Until now, scientists assumed that an important drug transporter in the blood, a protein called albumin, behaves similarly in lab models widely used in drug development as it does in human blood. But Minor’s new work demonstrates that’s not necessarily the case.
“Our unexpected findings should be of special interest to people studying [biological processes called] protein-ligand interactions and for scientists performing pre-clinical research in drug discovery,” said Minor, Harrison Distinguished Professor in UVA’s Department of Molecular Physiology and Biological Physics. “The cross-drug interaction is often discovered during clinical trials and sometimes only when new medicines are on the pharmacy shelves.”
Alan Stewart, a co-author of the study at the University of St Andrews in the United Kingdom, said the findings offer important guidance for developing safer drugs. “This work directly demonstrates that drugs can be carried differently around the body across mammals and highlights a need for caution when using non-human albumins or animal models in drug development,” he said.
Drug Development Insights
Serum albumin is made in the liver and serves many important functions in the body, including maintaining the proper distribution of bodily fluids in tissues. It’s an important delivery vehicle, picking up substances such as hormones, fatty acids and drugs and ferrying them through the blood to where they are needed.

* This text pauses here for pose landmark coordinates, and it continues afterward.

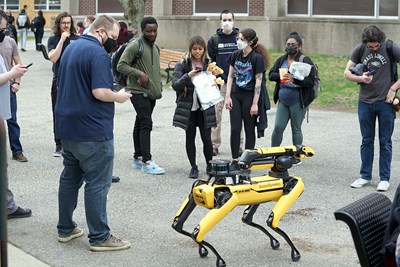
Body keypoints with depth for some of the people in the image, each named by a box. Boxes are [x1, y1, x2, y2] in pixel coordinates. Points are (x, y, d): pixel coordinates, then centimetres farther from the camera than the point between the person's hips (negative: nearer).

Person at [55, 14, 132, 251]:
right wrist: (119, 97, -7)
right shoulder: (98, 54, -17)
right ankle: (99, 237, 3)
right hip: (93, 131, -9)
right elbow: (100, 92, -24)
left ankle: (65, 228, 24)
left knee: (70, 178, 16)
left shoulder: (71, 49, 13)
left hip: (68, 127, 9)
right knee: (97, 183, -2)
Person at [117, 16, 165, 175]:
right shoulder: (135, 46, -11)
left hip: (151, 93, 8)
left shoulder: (155, 47, 16)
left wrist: (158, 87, 16)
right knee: (146, 123, -14)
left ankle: (138, 158, 19)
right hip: (139, 92, -8)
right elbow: (121, 65, -15)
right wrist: (140, 74, -20)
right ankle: (146, 161, -14)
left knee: (140, 124, 13)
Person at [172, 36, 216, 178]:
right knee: (190, 137, 5)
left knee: (206, 137, -1)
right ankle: (193, 167, 15)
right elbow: (175, 85, -10)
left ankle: (210, 166, 15)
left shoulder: (209, 64, 7)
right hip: (188, 107, -1)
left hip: (204, 107, 1)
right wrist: (188, 76, -24)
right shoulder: (182, 65, -2)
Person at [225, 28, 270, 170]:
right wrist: (228, 96, 2)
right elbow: (230, 76, 9)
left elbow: (258, 81, -10)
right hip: (235, 95, 4)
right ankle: (235, 160, 7)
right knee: (235, 128, 1)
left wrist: (255, 103, -13)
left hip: (249, 96, -4)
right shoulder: (235, 55, 4)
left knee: (249, 129, 5)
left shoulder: (257, 58, -10)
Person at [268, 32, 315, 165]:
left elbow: (311, 80, -15)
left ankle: (297, 156, 16)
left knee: (296, 128, 4)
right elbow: (271, 74, 5)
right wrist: (280, 76, -16)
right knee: (278, 127, 3)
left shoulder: (306, 61, -7)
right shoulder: (281, 60, 9)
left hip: (298, 102, -4)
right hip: (282, 100, 4)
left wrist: (294, 79, -28)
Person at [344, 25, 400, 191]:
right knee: (366, 141, 11)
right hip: (365, 102, 3)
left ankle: (384, 178, 13)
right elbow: (347, 73, 5)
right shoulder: (360, 50, 0)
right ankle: (365, 176, 21)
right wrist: (360, 78, -14)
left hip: (385, 103, -3)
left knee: (385, 142, 5)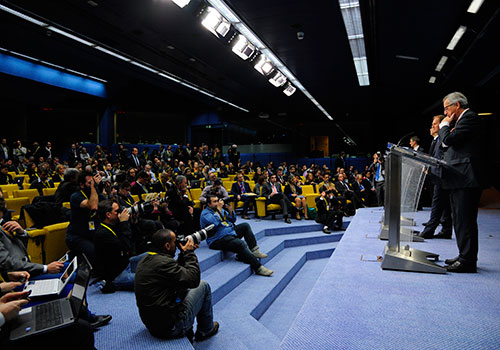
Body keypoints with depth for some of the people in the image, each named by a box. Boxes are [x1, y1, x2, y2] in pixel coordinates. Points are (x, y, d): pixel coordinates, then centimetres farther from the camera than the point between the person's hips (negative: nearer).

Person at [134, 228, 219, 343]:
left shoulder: (145, 260, 5)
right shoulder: (163, 262, -24)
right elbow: (194, 280, -18)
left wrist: (184, 254, 9)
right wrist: (189, 253, -8)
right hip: (171, 328, -9)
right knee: (203, 285, 5)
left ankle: (187, 334, 32)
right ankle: (206, 330, 23)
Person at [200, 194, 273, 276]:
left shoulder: (221, 209, 18)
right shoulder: (205, 213, -7)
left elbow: (233, 220, 19)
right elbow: (215, 222, -27)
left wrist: (230, 209, 1)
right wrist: (219, 208, -18)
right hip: (218, 239, -10)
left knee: (245, 225, 7)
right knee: (240, 244, -30)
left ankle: (254, 251, -4)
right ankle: (258, 268, -29)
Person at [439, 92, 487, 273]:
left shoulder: (469, 117, -8)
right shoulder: (463, 120, 23)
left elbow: (449, 139, -19)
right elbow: (450, 144, 22)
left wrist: (444, 125, -2)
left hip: (466, 178, -11)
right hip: (459, 179, 11)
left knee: (465, 220, -8)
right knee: (459, 219, 14)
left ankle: (467, 260, -4)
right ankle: (464, 256, 23)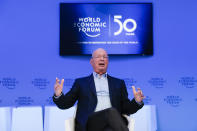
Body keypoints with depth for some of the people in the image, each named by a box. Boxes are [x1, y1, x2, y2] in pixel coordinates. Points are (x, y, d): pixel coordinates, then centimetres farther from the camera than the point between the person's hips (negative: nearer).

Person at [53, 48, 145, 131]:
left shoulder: (118, 83, 26)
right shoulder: (81, 82, 21)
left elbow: (126, 109, 21)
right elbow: (65, 104, 14)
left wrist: (137, 102, -1)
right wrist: (58, 95, -8)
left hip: (112, 123, 2)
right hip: (90, 123, -2)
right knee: (111, 112, -34)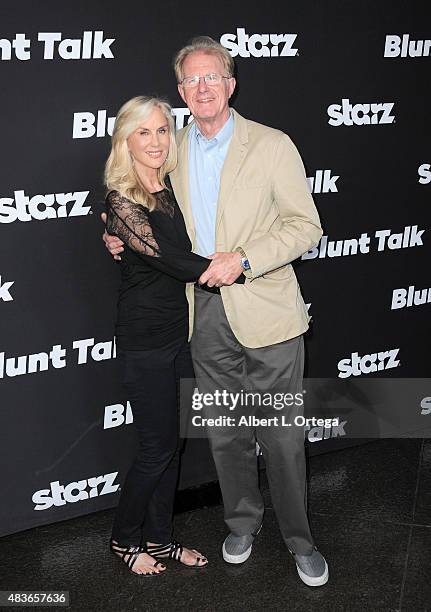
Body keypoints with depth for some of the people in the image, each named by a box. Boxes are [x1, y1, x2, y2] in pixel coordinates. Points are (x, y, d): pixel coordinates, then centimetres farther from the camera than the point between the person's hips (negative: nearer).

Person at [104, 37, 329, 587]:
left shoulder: (272, 146, -6)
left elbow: (305, 226, -8)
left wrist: (243, 259, -20)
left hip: (265, 312, -4)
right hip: (205, 314, 4)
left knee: (281, 436, 3)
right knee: (224, 433, 15)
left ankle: (298, 538, 21)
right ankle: (242, 521, 35)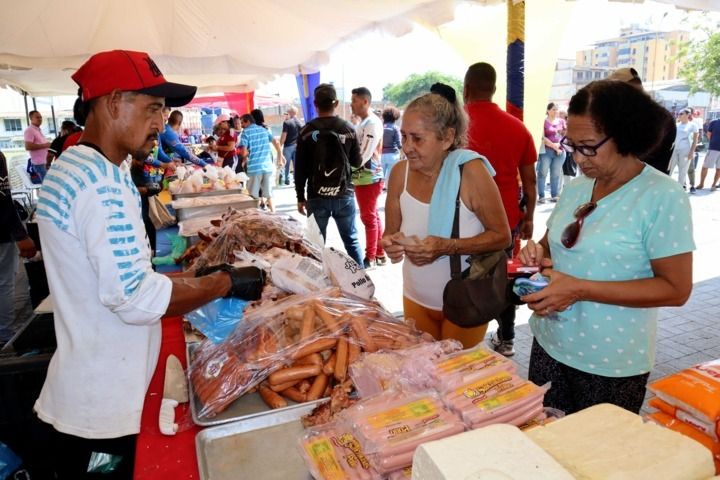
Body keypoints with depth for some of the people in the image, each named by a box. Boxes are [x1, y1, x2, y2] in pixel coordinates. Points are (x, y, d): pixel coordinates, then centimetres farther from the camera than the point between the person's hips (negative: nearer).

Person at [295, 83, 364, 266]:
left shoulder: (306, 131, -2)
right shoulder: (348, 128, 0)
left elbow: (300, 168, -1)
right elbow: (357, 162, 7)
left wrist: (300, 197, 7)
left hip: (317, 197, -1)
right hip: (344, 195, 1)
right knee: (351, 240, 10)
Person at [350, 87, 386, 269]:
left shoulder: (373, 124, -16)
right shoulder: (362, 123, 13)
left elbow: (363, 155, -21)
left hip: (369, 178, -9)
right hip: (362, 177, 9)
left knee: (369, 218, -1)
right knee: (373, 216, 14)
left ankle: (371, 258, 10)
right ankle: (380, 254, 24)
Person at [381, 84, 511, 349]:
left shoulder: (470, 170, -20)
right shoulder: (400, 172, -9)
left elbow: (502, 236, -13)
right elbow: (390, 234, 3)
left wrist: (447, 247, -27)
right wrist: (391, 244, -21)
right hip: (416, 299, 4)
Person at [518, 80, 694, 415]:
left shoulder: (663, 198, -15)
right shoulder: (577, 187, 2)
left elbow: (676, 289, -17)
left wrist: (580, 290, -25)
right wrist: (540, 254, -9)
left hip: (611, 363, -5)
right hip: (550, 345, 5)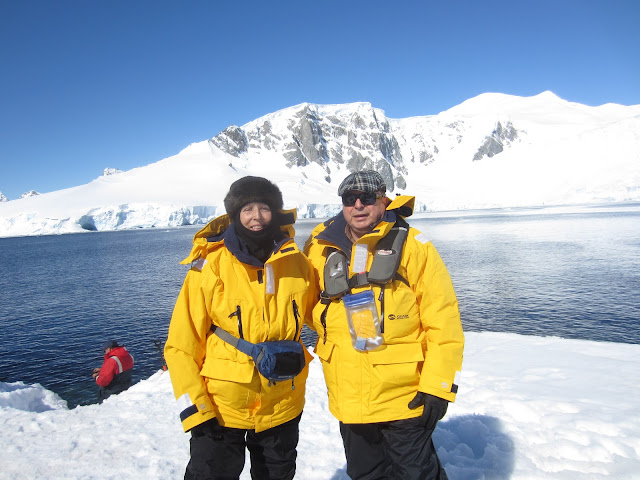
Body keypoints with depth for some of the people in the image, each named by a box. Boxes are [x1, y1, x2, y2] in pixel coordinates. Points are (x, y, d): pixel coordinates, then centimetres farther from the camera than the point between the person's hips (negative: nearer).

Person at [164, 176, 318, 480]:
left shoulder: (297, 263, -8)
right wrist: (195, 410, -15)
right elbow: (181, 345, -11)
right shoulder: (210, 267, -15)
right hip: (221, 410, -3)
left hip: (283, 406, 4)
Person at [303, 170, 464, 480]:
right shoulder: (322, 249, 0)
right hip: (348, 401, 4)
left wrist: (438, 385, -13)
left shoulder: (412, 245, -10)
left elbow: (443, 320, -11)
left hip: (404, 397, -4)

Serum albumin is found not just in humans, but in mammals generally. As such, scientists often rely on non-human albumins, such as bovine albumin from cattle, and on animal models, such as lab mice, to predict how albumin will interact with drugs in human patients. But Minor’s new work points out unexpected pitfalls of that practice.
Minor and his team looked at how ketoprofen, a common nonsteroidal anti-inflammatory drug, interacted with both human albumin and other mammalian albumins. They discovered that these interactions were quite inconsistent, with different albumins binding with the drug in different locations. That suggests that assumptions drawn from the mammalian albumins might not produce reliable results for developing drugs for humans.
“A deeper understanding of drug transport by plasma proteins, its potential variability across species and patients, and implications for drug-drug interactions will definitely facilitate small-molecule drug discovery and ultimately benefit patients,” said Ivan Shabalin, an alumnus of Minor’s lab now working on a precision-medicine approach to oncology therapeutics at IDEAYA Biosciences in San Francisco.
Based on their findings, Minor and his collaborators are calling for additional studies scrutinizing how other drugs bind with albumin. Moving forward, they say, it will be essential for scientists to assess the suitability of particular albumins for their research. This understanding will help them better predict how human albumin will bind with the drugs and reduce the risk of unexpected and unwanted drug interactions.
“This research shows that when we are getting unexpected results, we need to dig deeply to understand them and their consequences,” Minor said. “Advanced biomedical research often requires transdisciplinary collaboration of scientists with disparate backgrounds and perspectives to address complex research questions. We hope that this work will help researchers understand the limitations of pharmacological studies aimed at treating humans, but that are based on other organisms.”